Task to complete — Exact transcription of the data below is required, without the images.

Dataset content —
"""

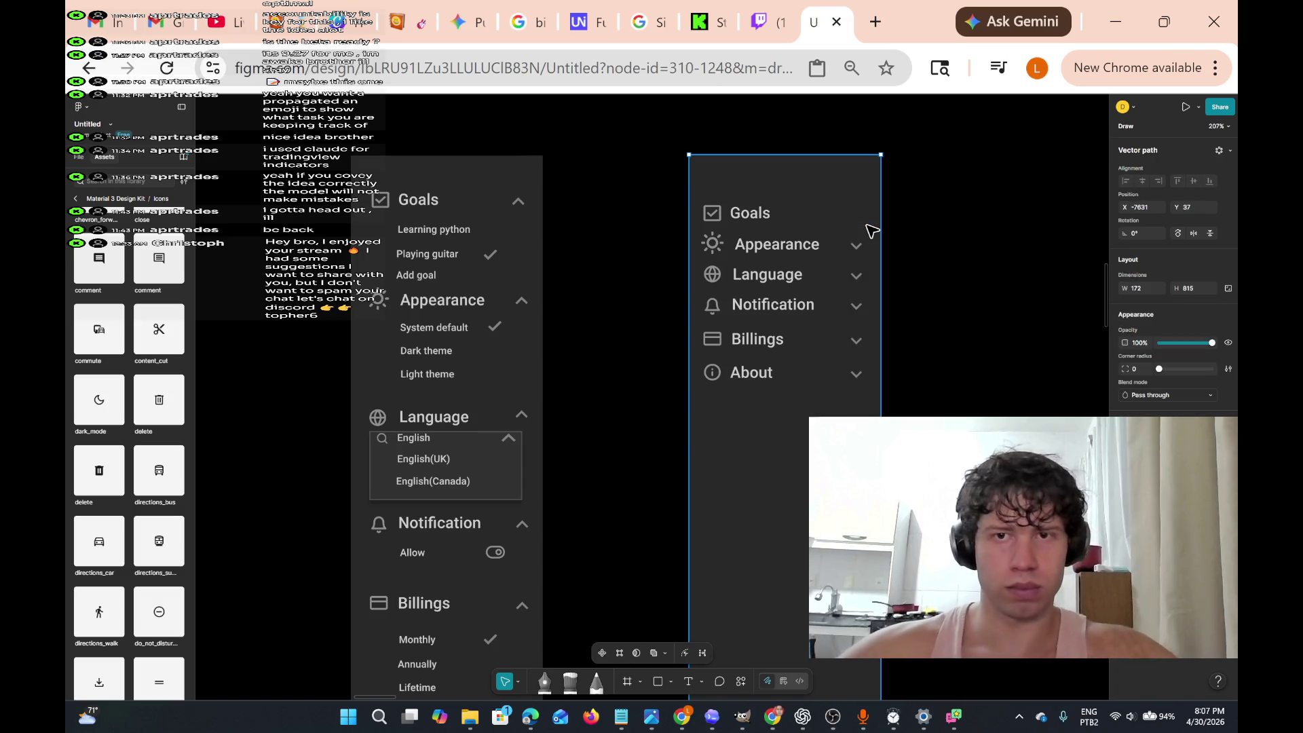
{"action": "scroll", "coordinate": [663, 163], "scroll_direction": "up", "scroll_amount": 5}
- Copy the Appearance chevron and place the copy beside the Goals row, nudged right
{"action": "scroll", "coordinate": [821, 366], "scroll_direction": "right", "scroll_amount": 5}
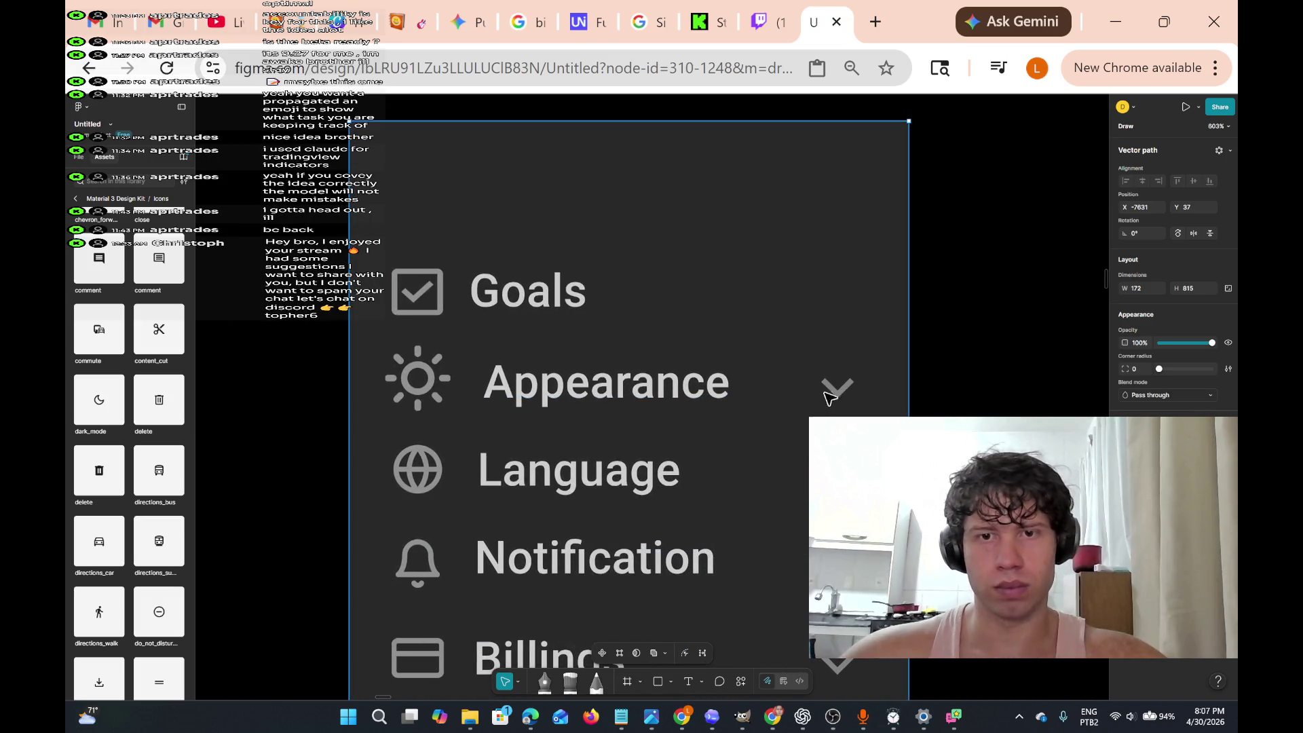
{"action": "left_click", "coordinate": [836, 385]}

"""

Exercise output —
{"action": "scroll", "coordinate": [663, 163], "scroll_direction": "up", "scroll_amount": 5}
- Copy the Appearance chevron and place the copy beside the Goals row, nudged right
{"action": "scroll", "coordinate": [821, 366], "scroll_direction": "right", "scroll_amount": 5}
{"action": "left_click", "coordinate": [836, 385]}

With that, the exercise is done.